§ THINGS TO DO
1. Decide whether each statement below agrees with the fishing forum thread, answering yes or no and quoting the words of the thread that decide it. (a) JamesT owns the "paddlewheel" version of the mad cicada. (b) Intimidator's spending limit for any lure is twenty dollars. (c) Intimidator had fished for bass at night before.
2. Reproduce word for word the part of the fishing forum thread starting at "Hey, Thanks for" and ending at "too frickin' anal!".

The Warpath is the one I have been using, and I really like it...I watched it in action when we went fishing with LordOfThePunks....he's VERY VERY good with it! Now that he has me hooked on Night Bass Fishing, I need A Floating Buzzbait to fill the gap in my arsenal...hopefully this MegaBass one and the one from Aborgast do the job!


----------



## JamesT (Jul 22, 2005)

Daiwa makes couple topwaters called the "mad cicada". While i dont have the "paddlewheel" version, i can say that the "jitterbug" style is a much improved jitterbug. MB makes some high dollar (50, not 20), funkadelic topwaters. The ones that are packaged in wooden cases...


----------



## Intimidator (Nov 25, 2008)

JamesT said:


> Daiwa makes couple topwaters called the "mad cicada". While i dont have the "paddlewheel" version, i can say that the "jitterbug" style is a much improved jitterbug. MB makes some high dollar (50, not 20), funkadelic topwaters. The ones that are packaged in wooden cases...


Hey, Thanks for the info....The bad thing is that I know how I want to fish and what I need to accomplish my goal...but I have such a hard time finding the lure than fits my needs...the action has to be perfect and it has to be a quality piece....I'm just too frickin' anal!
Twenty bucks is right at my limit for any lure...or I'd never want to fish with it, I may have to look at those for my display collection!


----------



## spfldbassguy (Mar 23, 2009)

Intimidator said:


> See, now that I'm weeding out all of stuff that doesn't fit how I fish or what I need...I'm finding a few gaps in my arsenal!


I thought you did that over the winter.


----------



## Intimidator (Nov 25, 2008)

spfldbassguy said:


> I thought you did that over the winter.


I never night fished for Bass before...I'm enjoying it...See, now fishing with LOTP is costing me money!


----------

§ ENTRIES SHOWN
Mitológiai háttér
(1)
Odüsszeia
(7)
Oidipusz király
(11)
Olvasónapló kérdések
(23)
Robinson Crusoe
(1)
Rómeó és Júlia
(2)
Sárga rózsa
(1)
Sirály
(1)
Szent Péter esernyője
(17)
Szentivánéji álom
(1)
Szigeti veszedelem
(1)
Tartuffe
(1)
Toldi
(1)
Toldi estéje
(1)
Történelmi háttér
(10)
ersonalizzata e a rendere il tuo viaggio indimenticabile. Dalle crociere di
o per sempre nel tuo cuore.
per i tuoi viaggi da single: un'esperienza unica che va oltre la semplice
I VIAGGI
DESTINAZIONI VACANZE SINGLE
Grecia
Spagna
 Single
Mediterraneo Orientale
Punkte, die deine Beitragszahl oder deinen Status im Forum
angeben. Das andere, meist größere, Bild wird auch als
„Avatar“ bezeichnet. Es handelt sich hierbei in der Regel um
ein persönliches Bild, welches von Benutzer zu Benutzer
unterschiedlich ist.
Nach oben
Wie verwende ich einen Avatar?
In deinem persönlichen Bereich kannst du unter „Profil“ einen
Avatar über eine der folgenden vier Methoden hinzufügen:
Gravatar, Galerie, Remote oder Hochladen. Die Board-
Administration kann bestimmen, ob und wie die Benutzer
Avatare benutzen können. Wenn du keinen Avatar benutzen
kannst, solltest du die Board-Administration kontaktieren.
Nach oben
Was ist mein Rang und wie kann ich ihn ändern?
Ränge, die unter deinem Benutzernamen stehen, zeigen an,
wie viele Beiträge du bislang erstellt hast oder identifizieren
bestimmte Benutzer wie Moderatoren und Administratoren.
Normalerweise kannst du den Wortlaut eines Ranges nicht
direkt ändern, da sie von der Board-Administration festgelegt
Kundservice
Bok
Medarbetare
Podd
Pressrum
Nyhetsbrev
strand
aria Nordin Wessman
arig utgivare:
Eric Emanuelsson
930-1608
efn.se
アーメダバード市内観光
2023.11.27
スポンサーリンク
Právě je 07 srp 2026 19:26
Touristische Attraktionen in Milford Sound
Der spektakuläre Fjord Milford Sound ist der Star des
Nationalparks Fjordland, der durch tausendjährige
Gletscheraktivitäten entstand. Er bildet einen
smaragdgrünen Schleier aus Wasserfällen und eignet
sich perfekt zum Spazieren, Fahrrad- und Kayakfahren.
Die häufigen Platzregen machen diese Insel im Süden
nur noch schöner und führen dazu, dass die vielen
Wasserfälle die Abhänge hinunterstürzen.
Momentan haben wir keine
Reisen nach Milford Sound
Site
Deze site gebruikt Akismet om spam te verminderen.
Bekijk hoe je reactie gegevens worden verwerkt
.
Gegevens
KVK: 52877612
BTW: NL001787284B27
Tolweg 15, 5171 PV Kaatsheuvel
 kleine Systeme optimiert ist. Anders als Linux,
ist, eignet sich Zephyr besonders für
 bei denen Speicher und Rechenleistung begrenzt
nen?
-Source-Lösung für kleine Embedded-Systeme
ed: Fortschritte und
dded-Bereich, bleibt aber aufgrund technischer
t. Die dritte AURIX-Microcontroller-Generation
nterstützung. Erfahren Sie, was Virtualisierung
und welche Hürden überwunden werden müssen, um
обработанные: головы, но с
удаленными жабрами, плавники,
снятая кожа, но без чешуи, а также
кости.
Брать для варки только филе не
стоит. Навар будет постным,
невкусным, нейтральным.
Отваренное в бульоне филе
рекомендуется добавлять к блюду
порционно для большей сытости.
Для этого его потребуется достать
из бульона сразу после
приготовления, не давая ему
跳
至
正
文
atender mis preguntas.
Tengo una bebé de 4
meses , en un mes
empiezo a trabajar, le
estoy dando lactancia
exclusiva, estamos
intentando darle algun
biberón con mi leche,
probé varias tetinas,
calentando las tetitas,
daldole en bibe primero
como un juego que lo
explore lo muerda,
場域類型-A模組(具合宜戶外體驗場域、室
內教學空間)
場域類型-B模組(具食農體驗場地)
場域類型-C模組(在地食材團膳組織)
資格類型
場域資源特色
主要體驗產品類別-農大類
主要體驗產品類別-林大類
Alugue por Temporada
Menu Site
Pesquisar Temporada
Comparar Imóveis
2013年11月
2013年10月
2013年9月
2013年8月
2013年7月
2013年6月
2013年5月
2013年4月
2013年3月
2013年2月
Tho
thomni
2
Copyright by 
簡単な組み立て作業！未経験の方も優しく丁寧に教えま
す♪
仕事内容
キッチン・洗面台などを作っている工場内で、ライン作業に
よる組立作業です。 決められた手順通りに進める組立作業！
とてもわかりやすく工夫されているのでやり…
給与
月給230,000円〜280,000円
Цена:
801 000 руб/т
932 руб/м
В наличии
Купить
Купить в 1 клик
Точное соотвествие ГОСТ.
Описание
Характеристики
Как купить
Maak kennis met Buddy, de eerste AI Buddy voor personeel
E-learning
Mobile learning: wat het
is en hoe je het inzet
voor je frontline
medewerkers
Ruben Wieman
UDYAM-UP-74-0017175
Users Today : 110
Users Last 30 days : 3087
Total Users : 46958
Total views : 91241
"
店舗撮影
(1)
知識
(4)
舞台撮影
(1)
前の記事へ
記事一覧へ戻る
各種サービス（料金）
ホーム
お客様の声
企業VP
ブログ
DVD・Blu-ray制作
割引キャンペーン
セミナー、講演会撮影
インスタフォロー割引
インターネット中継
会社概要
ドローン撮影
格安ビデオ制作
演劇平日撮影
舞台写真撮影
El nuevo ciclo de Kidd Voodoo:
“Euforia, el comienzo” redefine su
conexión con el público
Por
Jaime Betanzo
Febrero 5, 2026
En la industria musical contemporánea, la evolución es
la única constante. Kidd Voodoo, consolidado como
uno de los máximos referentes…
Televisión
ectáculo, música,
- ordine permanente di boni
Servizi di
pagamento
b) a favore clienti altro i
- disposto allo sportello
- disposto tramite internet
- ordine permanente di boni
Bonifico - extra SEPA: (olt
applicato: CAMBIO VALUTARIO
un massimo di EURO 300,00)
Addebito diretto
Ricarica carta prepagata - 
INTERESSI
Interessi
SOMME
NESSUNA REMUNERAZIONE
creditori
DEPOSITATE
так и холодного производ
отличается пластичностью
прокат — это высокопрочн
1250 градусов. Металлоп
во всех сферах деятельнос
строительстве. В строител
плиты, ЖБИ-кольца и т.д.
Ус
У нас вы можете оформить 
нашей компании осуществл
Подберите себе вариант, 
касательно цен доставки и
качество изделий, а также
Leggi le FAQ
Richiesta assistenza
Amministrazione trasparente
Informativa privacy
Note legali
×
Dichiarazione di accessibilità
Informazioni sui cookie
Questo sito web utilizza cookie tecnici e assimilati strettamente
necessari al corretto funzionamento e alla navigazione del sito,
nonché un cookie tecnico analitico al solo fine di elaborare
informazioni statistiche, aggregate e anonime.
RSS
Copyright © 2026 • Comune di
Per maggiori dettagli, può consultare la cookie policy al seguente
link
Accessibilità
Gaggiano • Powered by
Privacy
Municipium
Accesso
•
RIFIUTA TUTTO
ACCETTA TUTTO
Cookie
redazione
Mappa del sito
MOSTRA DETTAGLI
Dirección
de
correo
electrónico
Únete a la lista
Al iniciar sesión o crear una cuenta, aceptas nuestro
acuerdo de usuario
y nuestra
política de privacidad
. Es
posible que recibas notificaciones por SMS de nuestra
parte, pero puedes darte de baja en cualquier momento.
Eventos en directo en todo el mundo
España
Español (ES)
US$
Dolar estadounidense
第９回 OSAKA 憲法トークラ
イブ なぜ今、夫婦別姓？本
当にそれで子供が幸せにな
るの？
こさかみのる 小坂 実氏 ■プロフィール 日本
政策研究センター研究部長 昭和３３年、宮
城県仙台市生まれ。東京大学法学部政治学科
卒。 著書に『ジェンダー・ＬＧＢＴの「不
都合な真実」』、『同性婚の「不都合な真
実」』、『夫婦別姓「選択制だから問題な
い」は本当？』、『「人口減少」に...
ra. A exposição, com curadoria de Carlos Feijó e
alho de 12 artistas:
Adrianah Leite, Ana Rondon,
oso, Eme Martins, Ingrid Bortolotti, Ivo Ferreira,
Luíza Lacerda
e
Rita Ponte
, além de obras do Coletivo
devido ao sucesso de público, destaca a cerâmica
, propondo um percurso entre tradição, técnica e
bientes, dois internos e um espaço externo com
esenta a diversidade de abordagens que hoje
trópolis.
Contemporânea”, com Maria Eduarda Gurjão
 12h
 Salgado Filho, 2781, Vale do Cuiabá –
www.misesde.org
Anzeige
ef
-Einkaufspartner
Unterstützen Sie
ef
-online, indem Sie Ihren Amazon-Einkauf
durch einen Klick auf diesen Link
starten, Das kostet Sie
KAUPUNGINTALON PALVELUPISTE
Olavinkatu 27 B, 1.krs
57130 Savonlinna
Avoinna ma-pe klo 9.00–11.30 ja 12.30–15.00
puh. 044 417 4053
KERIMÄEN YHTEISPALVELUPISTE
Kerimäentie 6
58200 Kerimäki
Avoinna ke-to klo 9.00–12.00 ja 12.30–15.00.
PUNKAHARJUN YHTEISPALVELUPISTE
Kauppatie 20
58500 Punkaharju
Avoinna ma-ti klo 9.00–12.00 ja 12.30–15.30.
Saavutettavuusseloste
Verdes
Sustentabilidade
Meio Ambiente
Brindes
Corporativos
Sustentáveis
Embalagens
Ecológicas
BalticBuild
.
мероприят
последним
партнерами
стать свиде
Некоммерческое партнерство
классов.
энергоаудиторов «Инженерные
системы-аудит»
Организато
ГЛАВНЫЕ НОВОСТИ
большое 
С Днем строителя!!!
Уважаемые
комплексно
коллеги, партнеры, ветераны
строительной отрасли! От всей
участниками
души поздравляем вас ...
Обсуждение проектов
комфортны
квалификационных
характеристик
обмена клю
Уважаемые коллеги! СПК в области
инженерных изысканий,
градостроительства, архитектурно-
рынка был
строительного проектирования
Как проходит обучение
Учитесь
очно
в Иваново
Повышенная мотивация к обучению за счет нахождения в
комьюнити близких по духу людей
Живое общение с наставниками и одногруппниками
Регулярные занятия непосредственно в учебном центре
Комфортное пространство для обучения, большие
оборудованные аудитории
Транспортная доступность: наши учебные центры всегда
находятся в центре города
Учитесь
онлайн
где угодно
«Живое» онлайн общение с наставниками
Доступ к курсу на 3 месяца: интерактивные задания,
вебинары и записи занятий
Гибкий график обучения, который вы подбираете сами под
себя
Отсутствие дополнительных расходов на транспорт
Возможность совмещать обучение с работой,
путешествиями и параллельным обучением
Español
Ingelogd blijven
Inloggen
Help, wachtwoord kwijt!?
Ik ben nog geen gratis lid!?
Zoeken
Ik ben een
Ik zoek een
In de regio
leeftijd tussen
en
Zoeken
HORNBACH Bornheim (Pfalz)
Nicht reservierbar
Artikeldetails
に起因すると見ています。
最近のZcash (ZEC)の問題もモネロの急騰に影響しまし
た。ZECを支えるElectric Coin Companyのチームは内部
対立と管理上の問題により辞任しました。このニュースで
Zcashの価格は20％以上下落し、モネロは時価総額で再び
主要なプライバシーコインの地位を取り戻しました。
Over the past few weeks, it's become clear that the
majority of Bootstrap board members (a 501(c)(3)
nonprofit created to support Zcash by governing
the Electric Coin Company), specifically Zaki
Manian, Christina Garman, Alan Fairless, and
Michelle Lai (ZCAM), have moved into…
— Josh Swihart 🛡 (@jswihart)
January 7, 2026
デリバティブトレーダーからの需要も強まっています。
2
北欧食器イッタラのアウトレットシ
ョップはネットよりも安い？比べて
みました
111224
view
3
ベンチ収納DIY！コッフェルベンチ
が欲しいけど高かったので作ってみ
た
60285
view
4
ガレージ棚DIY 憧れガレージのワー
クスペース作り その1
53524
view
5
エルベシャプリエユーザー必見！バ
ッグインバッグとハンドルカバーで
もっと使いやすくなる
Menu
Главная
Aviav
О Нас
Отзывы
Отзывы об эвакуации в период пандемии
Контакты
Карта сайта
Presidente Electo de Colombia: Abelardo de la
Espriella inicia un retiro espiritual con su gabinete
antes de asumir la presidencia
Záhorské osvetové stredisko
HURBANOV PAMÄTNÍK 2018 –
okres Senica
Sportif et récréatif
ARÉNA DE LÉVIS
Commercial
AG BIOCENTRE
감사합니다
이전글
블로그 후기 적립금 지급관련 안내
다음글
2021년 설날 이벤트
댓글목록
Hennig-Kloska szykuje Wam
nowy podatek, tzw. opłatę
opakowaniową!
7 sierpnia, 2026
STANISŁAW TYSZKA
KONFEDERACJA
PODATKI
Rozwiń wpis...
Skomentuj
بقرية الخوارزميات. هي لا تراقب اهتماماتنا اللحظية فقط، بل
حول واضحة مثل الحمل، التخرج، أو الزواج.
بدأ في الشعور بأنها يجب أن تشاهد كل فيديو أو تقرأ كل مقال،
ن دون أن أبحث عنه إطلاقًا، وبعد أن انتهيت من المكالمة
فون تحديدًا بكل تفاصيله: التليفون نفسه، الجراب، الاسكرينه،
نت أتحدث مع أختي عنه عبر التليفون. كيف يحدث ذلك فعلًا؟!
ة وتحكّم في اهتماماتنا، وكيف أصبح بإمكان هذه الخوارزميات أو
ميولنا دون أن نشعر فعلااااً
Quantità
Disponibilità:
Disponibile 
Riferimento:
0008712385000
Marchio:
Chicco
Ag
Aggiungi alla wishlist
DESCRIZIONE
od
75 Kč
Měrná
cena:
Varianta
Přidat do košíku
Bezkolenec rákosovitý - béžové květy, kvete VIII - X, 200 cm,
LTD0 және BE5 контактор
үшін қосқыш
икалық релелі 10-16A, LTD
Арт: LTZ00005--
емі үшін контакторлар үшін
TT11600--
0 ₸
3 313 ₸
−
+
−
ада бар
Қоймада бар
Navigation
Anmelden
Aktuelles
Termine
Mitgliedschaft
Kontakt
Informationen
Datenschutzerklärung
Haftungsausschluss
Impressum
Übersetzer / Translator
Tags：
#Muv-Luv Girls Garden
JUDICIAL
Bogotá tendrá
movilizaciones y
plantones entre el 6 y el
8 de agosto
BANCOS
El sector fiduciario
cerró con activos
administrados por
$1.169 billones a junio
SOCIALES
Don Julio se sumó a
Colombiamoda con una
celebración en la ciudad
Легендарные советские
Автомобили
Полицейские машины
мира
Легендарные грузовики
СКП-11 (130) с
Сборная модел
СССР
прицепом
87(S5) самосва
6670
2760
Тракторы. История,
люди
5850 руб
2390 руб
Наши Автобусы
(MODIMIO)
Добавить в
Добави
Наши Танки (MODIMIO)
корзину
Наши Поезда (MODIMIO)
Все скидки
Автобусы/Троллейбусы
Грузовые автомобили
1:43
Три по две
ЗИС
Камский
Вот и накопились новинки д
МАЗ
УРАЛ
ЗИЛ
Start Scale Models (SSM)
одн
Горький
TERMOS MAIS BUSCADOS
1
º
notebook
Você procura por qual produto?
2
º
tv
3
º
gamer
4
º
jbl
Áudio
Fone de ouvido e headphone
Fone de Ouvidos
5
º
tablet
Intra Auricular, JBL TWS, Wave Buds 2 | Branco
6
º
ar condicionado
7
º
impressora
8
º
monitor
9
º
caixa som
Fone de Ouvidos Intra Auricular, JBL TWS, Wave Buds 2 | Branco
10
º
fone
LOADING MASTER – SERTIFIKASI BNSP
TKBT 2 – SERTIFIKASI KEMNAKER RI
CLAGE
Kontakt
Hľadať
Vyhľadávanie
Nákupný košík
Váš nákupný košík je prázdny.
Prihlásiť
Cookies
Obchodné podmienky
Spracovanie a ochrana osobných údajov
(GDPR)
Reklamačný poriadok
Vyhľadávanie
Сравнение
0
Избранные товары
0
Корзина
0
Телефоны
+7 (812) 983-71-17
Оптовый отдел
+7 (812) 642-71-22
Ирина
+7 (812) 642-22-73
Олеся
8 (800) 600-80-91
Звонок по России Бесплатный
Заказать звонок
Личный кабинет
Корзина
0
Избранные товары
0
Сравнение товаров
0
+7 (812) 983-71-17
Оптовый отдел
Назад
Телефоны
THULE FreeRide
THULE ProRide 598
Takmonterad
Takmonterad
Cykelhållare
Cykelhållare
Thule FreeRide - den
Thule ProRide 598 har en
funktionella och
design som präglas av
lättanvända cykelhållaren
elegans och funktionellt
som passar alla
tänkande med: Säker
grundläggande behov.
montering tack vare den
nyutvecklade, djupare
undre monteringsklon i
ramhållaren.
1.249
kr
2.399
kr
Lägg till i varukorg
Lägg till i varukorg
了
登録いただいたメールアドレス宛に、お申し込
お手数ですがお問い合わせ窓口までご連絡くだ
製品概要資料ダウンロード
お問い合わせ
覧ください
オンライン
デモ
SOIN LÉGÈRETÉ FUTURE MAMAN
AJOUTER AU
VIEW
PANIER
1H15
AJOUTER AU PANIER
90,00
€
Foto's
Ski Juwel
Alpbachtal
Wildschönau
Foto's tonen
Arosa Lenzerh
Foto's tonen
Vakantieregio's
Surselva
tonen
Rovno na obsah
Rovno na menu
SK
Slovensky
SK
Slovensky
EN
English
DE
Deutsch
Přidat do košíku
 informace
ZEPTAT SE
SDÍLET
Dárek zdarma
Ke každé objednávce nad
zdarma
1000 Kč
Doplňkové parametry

§ SOLUTIONS BELOW
1.
(a) No: "While i dont have the "paddlewheel" version"
(b) Yes: "Twenty bucks is right at my limit for any lure"
(c) No: "I never night fished for Bass before"

2.
Hey, Thanks for the info....The bad thing is that I know how I want to fish and what I need to accomplish my goal...but I have such a hard time finding the lure than fits my needs...the action has to be perfect and it has to be a quality piece....I'm just too frickin' anal!